Several files included technical requirements for a joint research project between the government-backed research lab Todd worked for in Singapore, the Institute of Microelectronics (IME), and Huawei Technologies, a China-based electronics giant. The project was aimed at making GaN power amplifier chips.
On one hand, it would hardly be surprising for Huawei to be pursuing such technology. Power-distribution systems, industrial systems, electric vehicles, and cell towers are all key GaN industries, according to a recent study by Markets and Markets, a market research firm in Dallas. As a result, the GaN power amplifier market is surging at a growth rate of 80 percent per year and is expected to exceed $1.7 billion in sales a decade from now, the report says.
"It's widely recognized as a key technology for next-generation wireless base stations," said Jannie Luong, a spokeswoman for Huawei Technologies in an e-mail. "The development of GaN technology is commonplace across the entire telecommunications industry."
But to outside experts, the 1,000 project files on Todd's hard drive raise many questions.
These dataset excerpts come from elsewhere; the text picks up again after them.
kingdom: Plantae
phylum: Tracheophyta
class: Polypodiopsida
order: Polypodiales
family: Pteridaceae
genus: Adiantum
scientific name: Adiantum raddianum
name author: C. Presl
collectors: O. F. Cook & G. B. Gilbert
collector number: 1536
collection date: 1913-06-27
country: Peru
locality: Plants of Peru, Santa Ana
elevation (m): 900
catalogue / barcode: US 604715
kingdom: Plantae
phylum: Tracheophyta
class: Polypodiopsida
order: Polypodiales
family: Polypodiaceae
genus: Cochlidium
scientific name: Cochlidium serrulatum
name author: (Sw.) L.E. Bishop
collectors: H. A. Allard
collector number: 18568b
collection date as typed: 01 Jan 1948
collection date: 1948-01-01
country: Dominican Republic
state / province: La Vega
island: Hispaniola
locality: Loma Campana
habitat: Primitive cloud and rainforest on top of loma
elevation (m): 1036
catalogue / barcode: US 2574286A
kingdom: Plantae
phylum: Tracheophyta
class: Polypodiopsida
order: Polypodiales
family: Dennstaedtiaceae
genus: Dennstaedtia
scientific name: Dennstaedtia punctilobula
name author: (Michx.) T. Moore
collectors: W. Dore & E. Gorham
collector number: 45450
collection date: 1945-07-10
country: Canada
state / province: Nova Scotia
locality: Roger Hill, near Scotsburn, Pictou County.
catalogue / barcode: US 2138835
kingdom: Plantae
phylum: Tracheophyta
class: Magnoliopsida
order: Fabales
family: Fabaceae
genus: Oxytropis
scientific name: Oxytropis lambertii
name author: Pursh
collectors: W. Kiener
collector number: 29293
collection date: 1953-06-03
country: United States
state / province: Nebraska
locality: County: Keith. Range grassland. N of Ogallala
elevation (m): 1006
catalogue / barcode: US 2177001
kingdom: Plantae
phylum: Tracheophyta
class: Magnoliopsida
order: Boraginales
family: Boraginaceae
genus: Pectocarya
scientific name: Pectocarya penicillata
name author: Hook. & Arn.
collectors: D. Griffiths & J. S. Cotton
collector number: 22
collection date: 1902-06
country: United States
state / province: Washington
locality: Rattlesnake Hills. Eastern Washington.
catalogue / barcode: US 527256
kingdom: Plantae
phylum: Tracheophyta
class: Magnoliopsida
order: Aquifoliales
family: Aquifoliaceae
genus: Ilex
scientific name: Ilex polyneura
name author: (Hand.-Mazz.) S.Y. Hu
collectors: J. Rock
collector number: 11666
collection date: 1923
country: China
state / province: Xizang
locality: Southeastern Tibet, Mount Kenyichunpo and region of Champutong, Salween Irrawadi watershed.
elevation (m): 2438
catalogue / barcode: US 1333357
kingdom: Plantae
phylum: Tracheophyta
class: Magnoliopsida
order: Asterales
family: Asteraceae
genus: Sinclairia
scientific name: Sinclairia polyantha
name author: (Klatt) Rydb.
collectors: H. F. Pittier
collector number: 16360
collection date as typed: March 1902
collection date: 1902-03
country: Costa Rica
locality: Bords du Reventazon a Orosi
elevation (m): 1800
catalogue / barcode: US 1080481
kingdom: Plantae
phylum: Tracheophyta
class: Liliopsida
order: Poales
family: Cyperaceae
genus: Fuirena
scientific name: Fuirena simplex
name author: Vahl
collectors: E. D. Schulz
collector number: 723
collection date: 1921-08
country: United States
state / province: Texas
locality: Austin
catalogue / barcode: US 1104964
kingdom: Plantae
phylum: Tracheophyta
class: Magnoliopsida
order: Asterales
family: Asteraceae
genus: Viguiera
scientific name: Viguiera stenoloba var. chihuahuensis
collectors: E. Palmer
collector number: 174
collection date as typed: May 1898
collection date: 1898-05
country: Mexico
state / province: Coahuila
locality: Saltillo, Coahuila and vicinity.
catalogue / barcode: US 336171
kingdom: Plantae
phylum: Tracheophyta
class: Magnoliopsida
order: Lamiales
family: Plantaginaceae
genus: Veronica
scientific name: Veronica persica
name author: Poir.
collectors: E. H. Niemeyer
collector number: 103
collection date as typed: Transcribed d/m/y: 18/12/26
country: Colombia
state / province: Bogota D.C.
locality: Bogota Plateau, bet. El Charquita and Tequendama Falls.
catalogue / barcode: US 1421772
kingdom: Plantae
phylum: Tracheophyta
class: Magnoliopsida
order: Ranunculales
Perhaps most alarming is that the project appeared to have clear military uses, say those who have seen the files.
"There's a specification in there for high-efficiency and high-power amplifiers that covers a frequency band known to be radar," says Mr. Huettner. "It just smelled like defense work."
Just as Huawei would love to have the technology for its cell towers, the Chinese military would love to have it for its radar. If, hypothetically, missiles could be detected 400 miles away by conventional radar, radar equipped with GaN chips could detect missiles perhaps 600 to 800 miles away, experts say. That would increase critical reaction time. Similar upgrades could occur in missile-seeking (homing) capabilities and other crucial military applications.